SIMENON SIMENON. UNE BONNE PREMIERE LECTURE DANS LA SERIE DES MAIGRET
Une suggestion pour un premier aperçu du monde de Maigret, à travers le regard de Simenon
SIMENON SIMENON. UNA PRIMA BUONA LETTURA NELLA SERIE DEI MAIGRET
La suggestione di una prima scoperta del mondo di Maigret attraverso lo sguardo di Simenon
A
few weeks ago, while musing about the difficulty of picking the best
introduction to the Maigret series, I could not come up with a good
answer. I now suggest Maigret and The Man on the Bench because, when
considering it recently as a translation, it seemed a very suitable
starter. Here are the reasons:
First, exactly where one
begins to read the series does not really matter because the appearance
of the 103 works did not match the chronology of Maigret’s career.
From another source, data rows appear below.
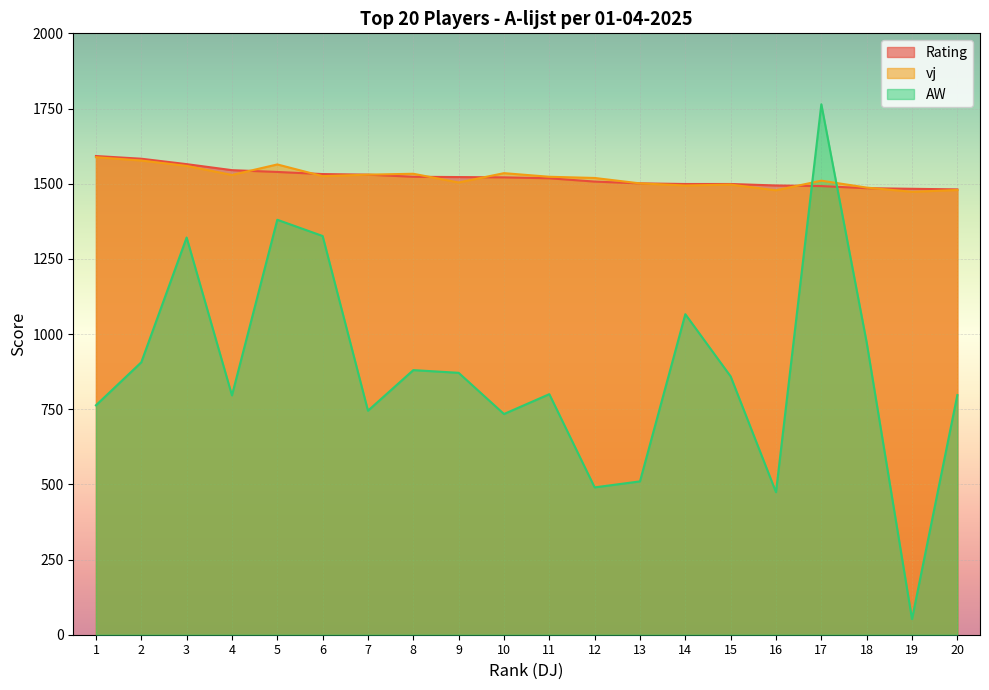

Which has a higher value, 17 or 4?

4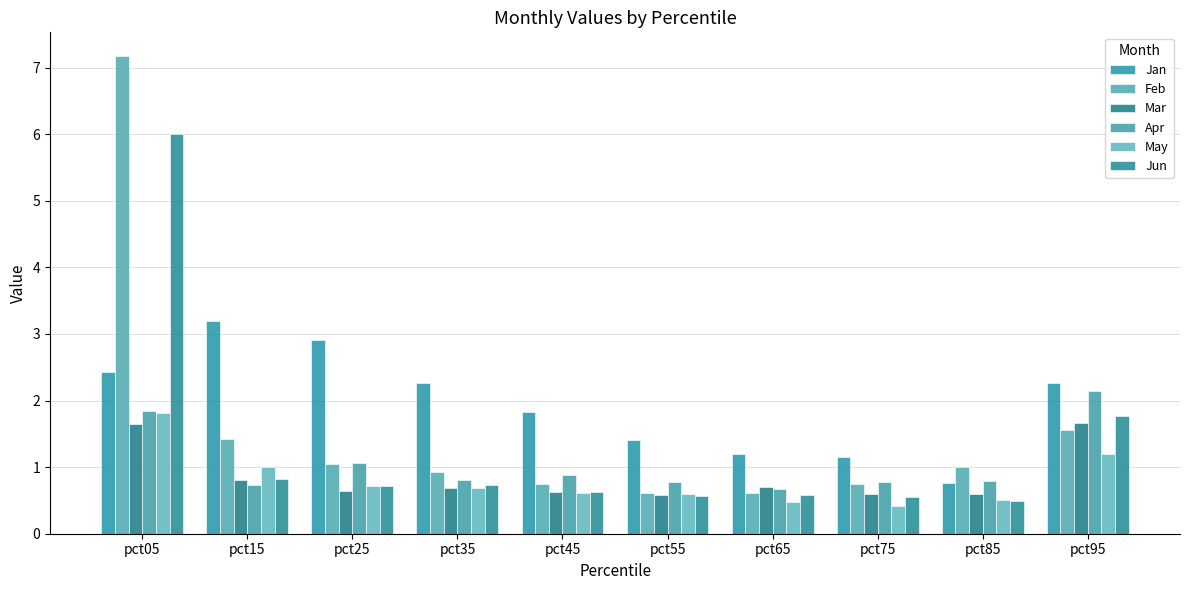

Which label corresponds to the smallest value in the chart?

pct75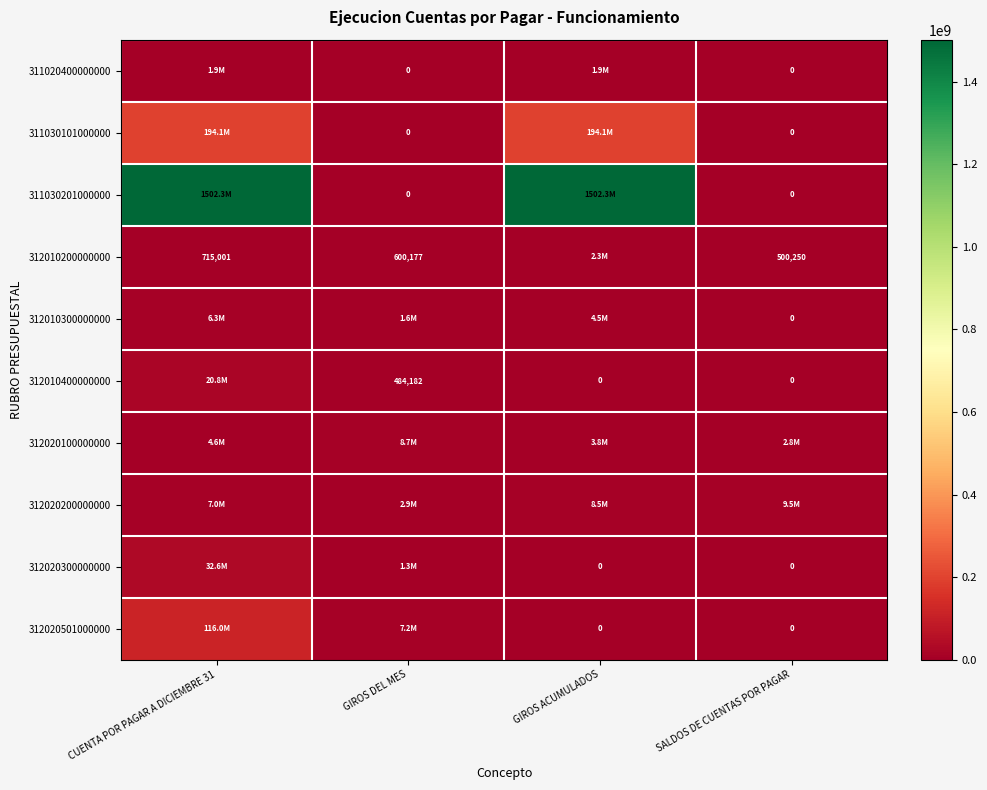

The value of 312010200000000 at SALDOS DE CUENTAS POR PAGAR is 500250. True or false?

True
Indeed, Penguin has chosen to release its brand new translations in the
same order as the original publications.
Second, the
story and its telling are typical of Maigret and Simenon. Murdered Louis
Thouret turns out not to be the ordinary man he seemed. His wife
believes his life consisted of an ordinary daytime job as a shopkeeper
while his daughter protects his secret of lounging on a bench for hours,
dressing up in outlandish clothes, and dallying with a girlfriend.
Using his regular tools (subconscious intuitions, serial deductions,
intense interrogations, and one temporary trance), Maigret pieces
together accurate images of the unconventional dead man and the somewhat
more conventional types that surrounded him. Realizing Thouret’s double
life must have required substantial income, which would attract other
criminals, the chief inspector ferrets out multiple guilty players,
eventually arresting three while letting two others go free.
Third,
beyond solid Maigret, steady Mme Maigret, and three familiar sidekicks
(Janvier, Lucas, and Lapointe), Simenon sends out a parade of nicely
fleshed out characters: the sad sack victim and his overbearing wife,
his pregnant daughter and her whining boyfriend, a cooperative concierge
and an uncooperative madam, a platonic mistress and an acrobatic
clown….
Fourth, Simenon runs the gamut of his customary
props. For example, we get cold rain, fine mist, dense fog, black
coffee, ham sandwiches, veal stew and, of course, glasses of beer, grog,
and brandy for Maigret.
Finally, as if to show how the
exception proves the rule, this otherwise representative novel alludes
to sex frequently: numerous bare breasts within loose robes, full nudity
at least twice, one frank mooning through a window, and one outright
proposition in a bedroom.
So, that’s why I submit this well-written, thoughtful novel as a very good start.